« Etre, Paraître, Apparaître, Disparaître » - Epilation – S.R
Voilà une chose qui ne m’est jamais venue à l’esprit : passer du temps à s’arracher soigneusement les petits poils noirs qui poussent autour de la bouche lorsque « l’on prend de l’âge » : c’est vrai que j’ai horreur des glaces et que je n’éprouve -et n’ai jamais éprouvé- aucun plaisir à me regarder.
Mais il est vrai aussi qu’il va falloir que je songe à m’épiler, car ne pas tenir compte du regard des autres est une erreur : mais que vieillir me semble compliqué ! Il faut tellement penser à soi sur le plan physique qu’une bonne partie du temps passe à cela : le temps qu’il faut pour enfiler ses chaussettes, se mettre des gouttes dans les yeux, savoir où l’on a mis ses clés, se demander si c’est aujourd’hui ou demain que l’on a rendez-vous avec X, Y ou Z et pourquoi ?
…. Donc, il va falloir que je songe à m’épiler pour être plus attrayante aux yeux des autres.
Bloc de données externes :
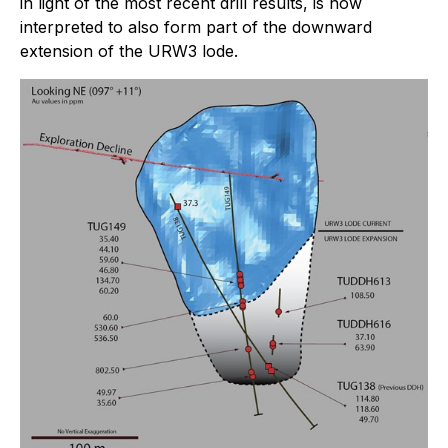
in light of the most recent drill results, is now
interpreted to also form part of the downward
extension of the URW3 lode.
Enfin, c’est ce qu’une amie qui me veut du bien a tenté de me faire comprendre.
Je me demande si beaucoup d’humains songent à s’épiler chaque jour moralement pou tenter de modifier leurs comportements dans la société. « La naissance, la maladie la vieillesse et la mort », voilà les quatre grandes souffrances de la vie, explique la philosophie bouddhique de Nichiren Daïshonin.D’accord, mais…
Vieillir est loin d’être ce que l’on imagine à 18 ans !
Avoir le cerveau qui fonctionne à sa vitesse habituelle de croisière et un corps qui est dans l’impossibilité absolue de suivre le mouvement ; C’est un peu comme en voiture, passer la 5ème vitesse et rouler péniblement à 20 à l’heure.
Pas évident le rapport « Corps et Esprit inséparables » !
Cela permet de comprendre que la mort est finalement une nécessité :
Le tout est d’avoir bien utilisé sa vie, chaque instant présent, pour soi et pour les autres : Donc, je vais m’épiler, je vais déterminer - afin de rendre les autres plus heureux en me regardant- de mettre cela dans mon emploi du temps déjà surchargé : Vu le temps que je mets à accomplir chaque action, je dispose d’encore moins de ce précieux temps, à l’âge de la retraite, qu’auparavant !.
En fait, on ne se méfie jamais assez du temps qui passe.